We’d always recommending checking parking restrictions with your customer when they first contact you. If you can make use of a customer’s driveway or land, you have no need to worry, as you’ll be on their private property.  However, be careful if they share their driveway or access road, as you may need to get permission from other users.

So where can you legally park?

Many parking restrictions are common sense, and as much about being a considerate road user as anything else. We all know the regulations about parking on single yellows (only when the sign tells you it’s OK), double yellows (don’t) and red lines (definitely not, unless in a specific bay where the sign says it’s OK). As long as you’re legally parked, not obstructing traffic or causing a danger to pedestrians or other road users, you can park your van on the road.

The Highway Code has this guidance about where you can park:

Use off-street parking areas, or bays marked out with white lines on the road, wherever possible. If you have to stop on the roadside:

  • do not park facing against the traffic flow

  • stop as close as you can to the side

  • do not stop too close to a vehicle displaying a Blue Badge: remember, the occupant may need more room to get in or out.

DO NOT stop or park:

  • near a school entrance

  • anywhere you would prevent access for Emergency Services

  • at or near a bus or tram stop or taxi rank

  • on the approach to a level crossing/tramway crossing

  • opposite or within 10 metres (32 feet) of a junction, except in an authorised parking space

  • near the brow of a hill or hump bridge

  • opposite a traffic island or (if this would cause an obstruction) another parked vehicle

  • where you would force other traffic to enter a tram lane

  • where the kerb has been lowered to help wheelchair users and powered mobility vehicles

  • in front of an entrance to a property

  • on a bend

  • where you would obstruct cyclists’ use of cycle facilities, except when forced to do so by stationary traffic.

This regulation refers specifically to loading and unloading:

  • Do not load or unload where there are yellow markings on the kerb and upright signs advise that restrictions are in place. This may be permitted where parking is otherwise restricted. On red routes, specially marked and signed bays indicate where and when loading and unloading is permitted.

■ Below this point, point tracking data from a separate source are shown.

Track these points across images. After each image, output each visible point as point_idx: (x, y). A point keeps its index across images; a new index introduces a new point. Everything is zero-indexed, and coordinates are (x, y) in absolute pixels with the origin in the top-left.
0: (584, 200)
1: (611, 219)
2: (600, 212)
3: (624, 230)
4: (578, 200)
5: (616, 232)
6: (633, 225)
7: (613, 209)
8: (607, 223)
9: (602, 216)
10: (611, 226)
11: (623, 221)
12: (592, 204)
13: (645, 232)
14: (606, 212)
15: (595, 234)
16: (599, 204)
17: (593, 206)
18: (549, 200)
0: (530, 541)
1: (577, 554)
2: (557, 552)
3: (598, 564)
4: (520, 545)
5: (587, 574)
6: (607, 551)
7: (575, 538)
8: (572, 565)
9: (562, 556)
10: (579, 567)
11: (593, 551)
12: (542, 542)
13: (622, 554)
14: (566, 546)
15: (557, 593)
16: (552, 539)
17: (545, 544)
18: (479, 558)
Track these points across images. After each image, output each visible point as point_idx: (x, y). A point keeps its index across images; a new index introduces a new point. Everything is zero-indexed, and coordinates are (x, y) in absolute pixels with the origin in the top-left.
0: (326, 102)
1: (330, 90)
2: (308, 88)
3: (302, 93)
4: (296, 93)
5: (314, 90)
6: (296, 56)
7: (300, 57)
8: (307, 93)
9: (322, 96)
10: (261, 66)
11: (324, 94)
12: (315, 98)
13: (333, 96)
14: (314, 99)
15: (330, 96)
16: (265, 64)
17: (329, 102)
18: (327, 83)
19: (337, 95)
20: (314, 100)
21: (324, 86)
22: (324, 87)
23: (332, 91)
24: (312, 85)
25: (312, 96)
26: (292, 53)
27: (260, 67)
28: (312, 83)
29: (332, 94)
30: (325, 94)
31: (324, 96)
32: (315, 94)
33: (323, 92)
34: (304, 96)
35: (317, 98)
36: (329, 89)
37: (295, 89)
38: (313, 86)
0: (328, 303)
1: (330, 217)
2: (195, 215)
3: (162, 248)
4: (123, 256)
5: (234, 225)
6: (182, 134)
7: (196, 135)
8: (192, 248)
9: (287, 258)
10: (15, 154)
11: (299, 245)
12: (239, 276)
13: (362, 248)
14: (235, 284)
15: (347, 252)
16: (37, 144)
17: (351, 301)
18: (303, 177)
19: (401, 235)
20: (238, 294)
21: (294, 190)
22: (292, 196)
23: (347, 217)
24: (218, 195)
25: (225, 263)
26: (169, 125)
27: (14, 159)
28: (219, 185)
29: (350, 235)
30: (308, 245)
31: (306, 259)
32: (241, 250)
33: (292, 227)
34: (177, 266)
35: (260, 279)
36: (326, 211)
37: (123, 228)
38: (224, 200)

You also can’t park in spaces designated for blue-badge holders, residents or motorcycles, unless you are entitled to do so. For more specific guidance, you can find the Highway Code on the government website.

Councils and private estates will have their own rules in addition to the Highway Code. It’s always worth checking in advance. For example, many councils will allow you to park for 5-20 minutes in order to load or unload goods, as long as your vehicle is attended during that time.

Parking at night

Again, many parking restrictions are a matter of common sense.

You can’t park on a road with a speed limit of 30mph or above at night without displaying parking lights.

If your vehicle doesn’t weight more than 2,500 kg when fully loaded, you can park it without lights on roads with a speed limit of 30mph or less if it is:

  • at least 10 metres (32 feet) away from any junction, close to the kerb and facing in the direction of the traffic flow

  • in a recognised parking place or lay-by.

Other vehicles and trailers, and all vehicles with projecting loads, MUST NOT be left on a road at night without lights.